REQUIRED ACTION: Please repeat, exactly and without pictures, the lines of the entries below that run from the one containing "Can AI Preserve" through the one containing "You may also like".

INPUT section start

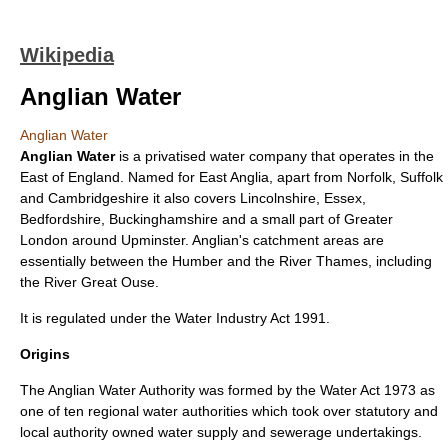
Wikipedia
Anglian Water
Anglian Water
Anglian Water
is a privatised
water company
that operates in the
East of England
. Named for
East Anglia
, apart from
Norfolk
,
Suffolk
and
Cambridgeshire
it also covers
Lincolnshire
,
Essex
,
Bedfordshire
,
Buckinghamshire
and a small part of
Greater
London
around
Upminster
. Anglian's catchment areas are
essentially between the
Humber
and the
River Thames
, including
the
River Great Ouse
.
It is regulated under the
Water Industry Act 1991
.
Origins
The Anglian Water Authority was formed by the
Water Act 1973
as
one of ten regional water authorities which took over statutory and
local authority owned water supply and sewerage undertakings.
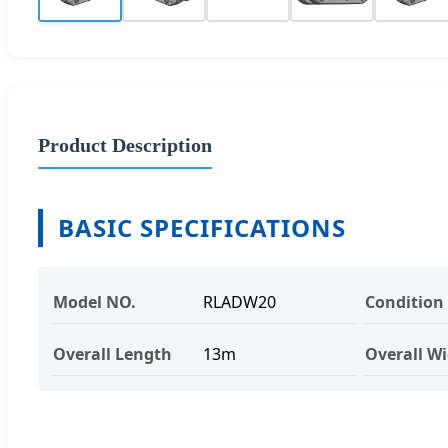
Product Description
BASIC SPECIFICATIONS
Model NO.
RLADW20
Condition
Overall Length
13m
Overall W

INPUT section end
INPUT section start

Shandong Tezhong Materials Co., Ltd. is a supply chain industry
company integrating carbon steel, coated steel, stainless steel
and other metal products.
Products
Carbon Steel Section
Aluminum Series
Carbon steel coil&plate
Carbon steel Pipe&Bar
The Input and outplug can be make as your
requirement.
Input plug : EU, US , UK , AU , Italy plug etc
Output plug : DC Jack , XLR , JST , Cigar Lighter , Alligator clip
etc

INPUT section end
INPUT section start

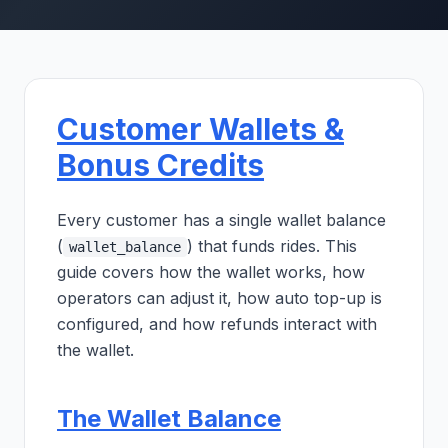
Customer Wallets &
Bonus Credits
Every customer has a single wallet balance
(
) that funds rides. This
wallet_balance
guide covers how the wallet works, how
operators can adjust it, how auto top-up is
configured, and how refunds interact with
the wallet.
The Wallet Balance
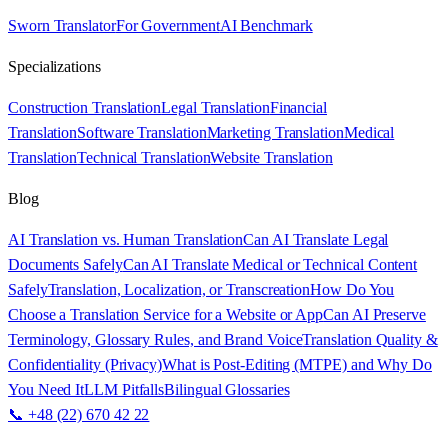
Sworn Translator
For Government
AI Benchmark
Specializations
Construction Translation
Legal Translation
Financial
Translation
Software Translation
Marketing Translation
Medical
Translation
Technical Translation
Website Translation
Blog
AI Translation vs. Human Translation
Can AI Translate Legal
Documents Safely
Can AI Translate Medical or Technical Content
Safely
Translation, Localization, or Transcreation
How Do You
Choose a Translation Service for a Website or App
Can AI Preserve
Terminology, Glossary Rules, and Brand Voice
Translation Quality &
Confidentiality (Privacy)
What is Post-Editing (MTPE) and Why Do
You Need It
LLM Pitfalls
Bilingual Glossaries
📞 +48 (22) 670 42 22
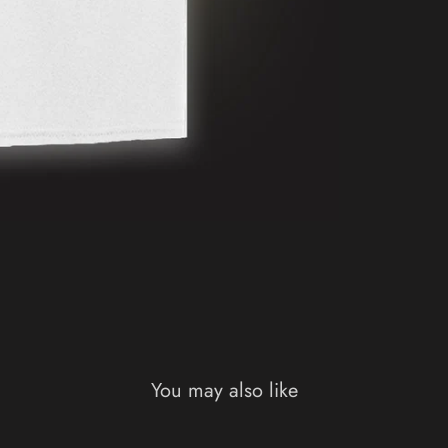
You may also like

INPUT section end

RESPONSE AREA:
Can AI Preserve
Terminology, Glossary Rules, and Brand Voice
Translation Quality &
Confidentiality (Privacy)
What is Post-Editing (MTPE) and Why Do
You Need It
LLM Pitfalls
Bilingual Glossaries
📞 +48 (22) 670 42 22
You may also like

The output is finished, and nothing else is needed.